Improvement in Preform Weights from a 48-Cavity PET Injection Molder

John Jones (pseudonym), injection engineer for Corporation X, gave our student project group from Iowa State University the challenge of determining the most influential variables affecting weights of preform plastic beverage bottle produced by injection-molding machines. In addition to determining which variables are most important, we were charged with identifying settings for the variables that will produce optimal preform weights. We benchmarked the current injection-molding process to get an idea to typical performance. This allowed us to compare later experimental results to typical process output. From company experience with the process, the team and Mr. Jones identified injection time, injection pressure, hold time, and hold pressure as candidates for the variables most influential on preform weight. The team devised a matrix of experimental conditions to study that consisted of combinations of high, low, and medium values of these process variables. After experimentation with the injection-molding process, regression analysis was used to help determine which factors are most influential in determining preform weight. The group determined that hold time and hold pressure are the two most influential factors in determining mean preform weight. The group also determined that hold pressure has the primary influence on the consistency of preform weight across the cavities in the mold.
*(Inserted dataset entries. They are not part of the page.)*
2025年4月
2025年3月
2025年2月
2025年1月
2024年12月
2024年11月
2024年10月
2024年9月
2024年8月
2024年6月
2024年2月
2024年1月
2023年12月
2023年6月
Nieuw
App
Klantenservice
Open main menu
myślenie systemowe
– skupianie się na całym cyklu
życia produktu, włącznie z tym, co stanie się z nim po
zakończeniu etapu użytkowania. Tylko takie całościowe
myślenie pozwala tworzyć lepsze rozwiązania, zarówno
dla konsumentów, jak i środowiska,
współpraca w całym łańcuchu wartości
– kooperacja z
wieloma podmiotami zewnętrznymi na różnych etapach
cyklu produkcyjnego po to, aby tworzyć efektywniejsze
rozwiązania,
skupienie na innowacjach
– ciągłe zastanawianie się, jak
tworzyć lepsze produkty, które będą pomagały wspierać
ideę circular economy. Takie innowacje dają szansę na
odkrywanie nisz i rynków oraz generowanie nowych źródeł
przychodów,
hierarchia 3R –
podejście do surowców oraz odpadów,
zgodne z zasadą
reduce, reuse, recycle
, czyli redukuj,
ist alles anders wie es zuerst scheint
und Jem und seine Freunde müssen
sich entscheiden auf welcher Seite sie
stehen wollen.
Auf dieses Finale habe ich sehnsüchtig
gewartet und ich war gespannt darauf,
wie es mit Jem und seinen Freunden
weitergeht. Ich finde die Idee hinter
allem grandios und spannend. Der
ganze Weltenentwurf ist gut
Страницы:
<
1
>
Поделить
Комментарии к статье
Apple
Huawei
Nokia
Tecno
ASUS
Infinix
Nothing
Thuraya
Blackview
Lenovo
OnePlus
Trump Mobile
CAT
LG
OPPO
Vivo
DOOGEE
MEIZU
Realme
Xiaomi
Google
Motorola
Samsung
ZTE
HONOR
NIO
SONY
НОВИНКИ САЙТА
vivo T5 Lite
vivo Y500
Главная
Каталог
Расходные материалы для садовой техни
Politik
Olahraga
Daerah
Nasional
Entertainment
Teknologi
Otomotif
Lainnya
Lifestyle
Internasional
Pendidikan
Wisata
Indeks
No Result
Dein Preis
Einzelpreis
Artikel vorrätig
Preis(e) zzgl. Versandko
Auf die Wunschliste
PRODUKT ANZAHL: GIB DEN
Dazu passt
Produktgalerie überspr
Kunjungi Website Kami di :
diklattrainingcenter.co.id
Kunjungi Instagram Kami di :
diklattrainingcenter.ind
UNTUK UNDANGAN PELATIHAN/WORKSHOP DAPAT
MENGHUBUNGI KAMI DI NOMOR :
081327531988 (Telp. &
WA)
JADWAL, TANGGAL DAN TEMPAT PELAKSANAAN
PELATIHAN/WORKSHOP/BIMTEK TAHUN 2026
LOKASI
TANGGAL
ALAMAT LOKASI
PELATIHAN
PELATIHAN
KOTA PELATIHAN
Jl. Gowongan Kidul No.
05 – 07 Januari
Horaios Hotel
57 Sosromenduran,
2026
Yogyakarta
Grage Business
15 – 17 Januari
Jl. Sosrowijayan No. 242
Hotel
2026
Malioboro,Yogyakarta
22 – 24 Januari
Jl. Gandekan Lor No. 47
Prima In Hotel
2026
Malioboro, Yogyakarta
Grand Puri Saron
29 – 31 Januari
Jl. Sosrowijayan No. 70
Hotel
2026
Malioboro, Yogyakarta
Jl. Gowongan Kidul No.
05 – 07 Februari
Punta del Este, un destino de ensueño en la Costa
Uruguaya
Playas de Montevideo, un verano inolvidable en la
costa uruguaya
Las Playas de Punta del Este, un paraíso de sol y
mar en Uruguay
Using regression equations for mean weight and a within-die standard deviation, new machine settings for hold time and hold pressure were recommended. Additional runs were then performed to validate our recommendations. Ten runs were made with hold pressure set to 1140 psi and hold time set to 3.95 s. The average weight of 50 preforms from the verification experiment was 23.41 g with a standard deviation of 07 g. These results compare well to the engineering specifications of 23.9–22.9 g set on preform weights. A subsequent comparison of routine process monitoring data collected after implementing our recommendations with historical process data also confirms the substantial improvement provided by our analysis.